Our laboratory has investigated aspects of both the nervous and immune systems in cetaceans including:
general morphology of cetacean lymphoid organs at the light and electron microscopic levels, the autonomic innervation of
lymphoid organs at the light and electron microscopic levels, characterization of lymphocytes in cetacean peripheral blood,
functional lymphocyte studies, and molecular characterization of important immunologic proteins. Morphology of cetacean
lymphoid organs at the light and electron microscopic levels reveals similar structure to lymphoid organs of other mammals
with some unique features. Innervation of lymphoid organs reveal postganglionic sympathetic nerve fibers containing tyrosine
hydroxylase (TH) (the rate-limiting enzyme for catecholamine synthesis) and neuropeptide-Y are closely associated with
lymphoid cells in these organs. Moreover, TH-positive nerve terminals are observed in close apposition with lymphocytes in
the spleen at the electron microscopic level. Ligand binding studies show the presence of beta adrenergic receptors on
cetacean peripheral blood lymphocytes. Major histocompatibility class II expression reveals constitutive expression on T
lymphocytes as well as B lymphocytes. At the molecular level, the T helper cell surface protein, CD4, reveals differences in
immunoglobulin domain structure with an increase in potential glycosylation sites and unique substitutions in the
cytoplasmic domain. Preliminary functional investigations show a decrease in proliferation of lymphocytes after incubation
with isoproterenol (a beta adrenergic agonist).

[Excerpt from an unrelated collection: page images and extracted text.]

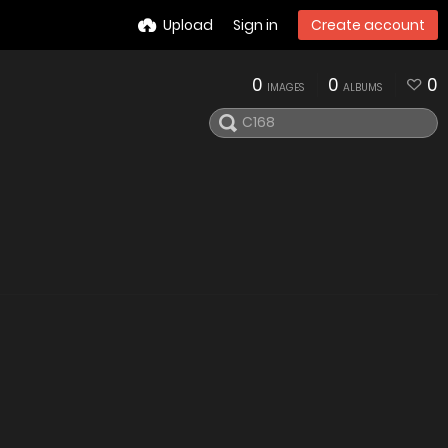
Upload
Sign in
Create account
0
0
0
IMAGES
ALBUMS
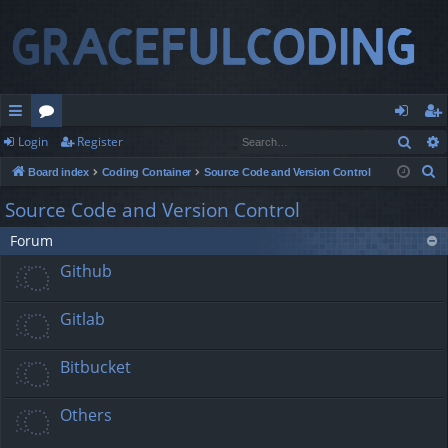
Sear
Login
Register
ui
or
og
eg
S
Board index
Coding Container
Source Code and Version Control
ck
u
in
ist
e
Source Code and Version Control
lin
m
er
a
Forum
r
ks
s
c
Github
h
Gitlab
Bitbucket
Others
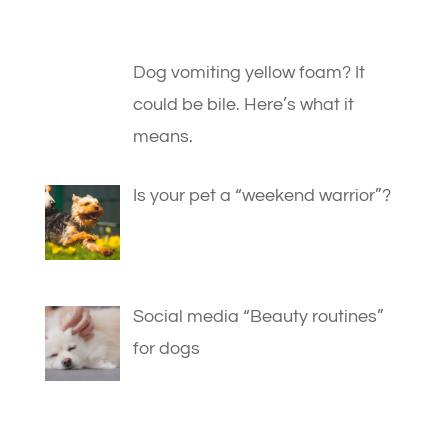
Dog vomiting yellow foam? It
could be bile. Here’s what it
means.
Is your pet a “weekend warrior”?
Social media “Beauty routines”
for dogs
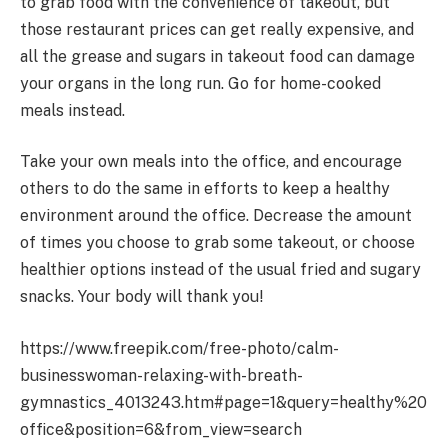
to grab food with the convenience of takeout, but
those restaurant prices can get really expensive, and
all the grease and sugars in takeout food can damage
your organs in the long run. Go for home-cooked
meals instead.
Take your own meals into the office, and encourage
others to do the same in efforts to keep a healthy
environment around the office. Decrease the amount
of times you choose to grab some takeout, or choose
healthier options instead of the usual fried and sugary
snacks. Your body will thank you!
https://www.freepik.com/free-photo/calm-
businesswoman-relaxing-with-breath-
gymnastics_4013243.htm#page=1&query=healthy%20
office&position=6&from_view=search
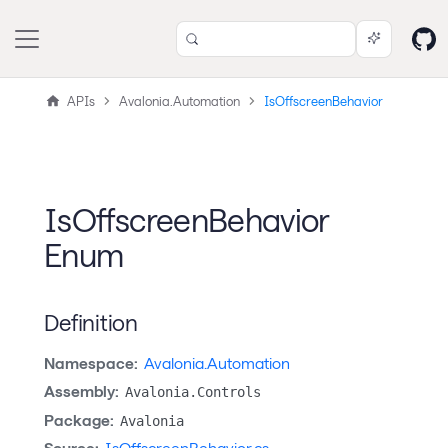
APIs
Avalonia.Automation
IsOffscreenBehavior
IsOffscreenBehavior
Enum
Definition
Namespace:
Avalonia.Automation
Assembly:
Avalonia.Controls
Package:
Avalonia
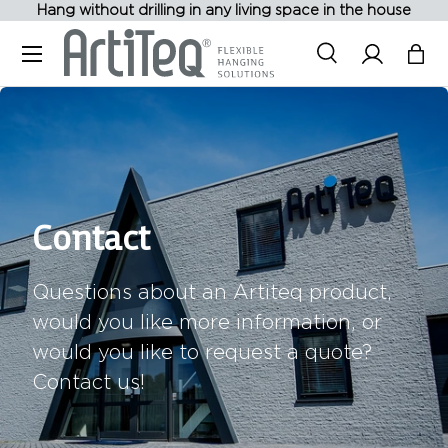
Hang without drilling in any living space in the house
Skip to content
Menu
Search
Log in
Bag
Search
Contact
Questions about an Artiteq product,
would you like more information, or
would you like to request a quote?
Contact us!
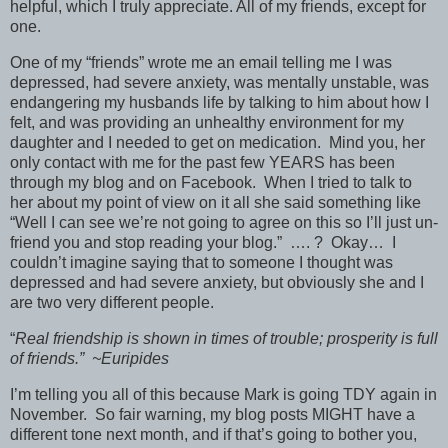
helpful, which I truly appreciate. All of my friends, except for
one.
One of my “friends” wrote me an email telling me I was
depressed, had severe anxiety, was mentally unstable, was
endangering my husbands life by talking to him about how I
felt, and was providing an unhealthy environment for my
daughter and I needed to get on medication. Mind you, her
only contact with me for the past few YEARS has been
through my blog and on Facebook. When I tried to talk to
her about my point of view on it all she said something like
“Well I can see we’re not going to agree on this so I’ll just un-
friend you and stop reading your blog.” …. ? Okay… I
couldn’t imagine saying that to someone I thought was
depressed and had severe anxiety, but obviously she and I
are two very different people.
“
Real friendship is shown in times of trouble; prosperity is full
of friends.” ~Euripides
I’m telling you all of this because Mark is going TDY again in
November. So fair warning, my blog posts MIGHT have a
different tone next month, and if that’s going to bother you,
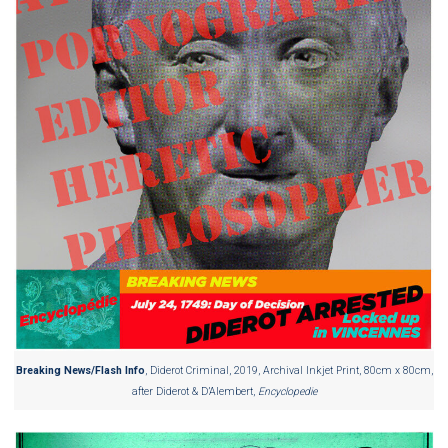
Breaking News/Flash Info
, Diderot Criminal, 2019, Archival Inkjet Print, 80cm x 80cm,
after Diderot & D’Alembert,
Encyclopedie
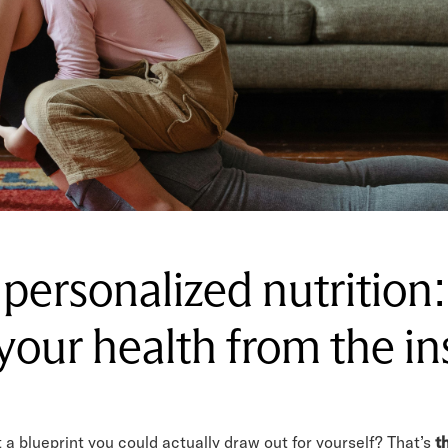
 personalized nutrition
 your health from the in
 a blueprint you could actually draw out for yourself? That’s
t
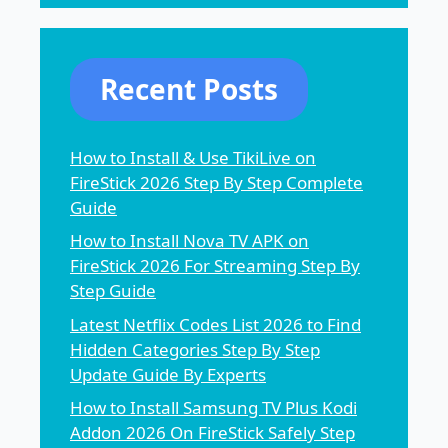
Recent Posts
How to Install & Use TikiLive on
FireStick 2026 Step By Step Complete
Guide
How to Install Nova TV APK on
FireStick 2026 For Streaming Step By
Step Guide
Latest Netflix Codes List 2026 to Find
Hidden Categories Step By Step
Update Guide By Experts
How to Install Samsung TV Plus Kodi
Addon 2026 On FireStick Safely Step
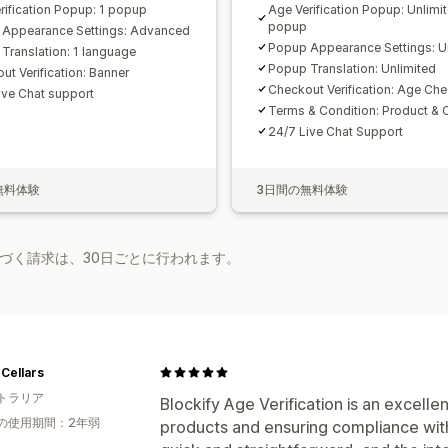
rification Popup: 1 popup
Age Verification Popup: Unlimi
popup
Appearance Settings: Advanced
Popup Appearance Settings: U
Translation: 1 language
Popup Translation: Unlimited
ut Verification: Banner
Checkout Verification: Age Che
ive Chat support
Terms & Condition: Product & 
24/7 Live Chat Support
無料体験
3日間の無料体験
基づく請求は、30日ごとに行われます。
Cellars
トラリア
Blockify Age Verification is an excell
の使用期間：2年弱
products and ensuring compliance with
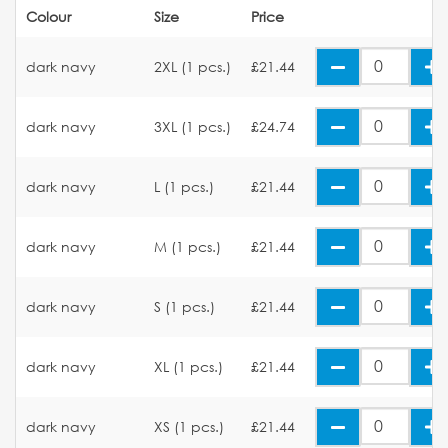
Colour
Size
Price
dark navy
2XL (1 pcs.)
£21.44
dark navy
3XL (1 pcs.)
£24.74
dark navy
L (1 pcs.)
£21.44
dark navy
M (1 pcs.)
£21.44
dark navy
S (1 pcs.)
£21.44
dark navy
XL (1 pcs.)
£21.44
dark navy
XS (1 pcs.)
£21.44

Using available cetacean-specific immunologic reagents that we and our collaborators have developed we
are currently measuring immunocompetence and nervous system activation in cetaceans, before, during, and after environmental
challenges. Pharmacologic and behavioral means may be applied to lessen the effects on the nervous and immune systems and
help to promote health and viability in these mammals.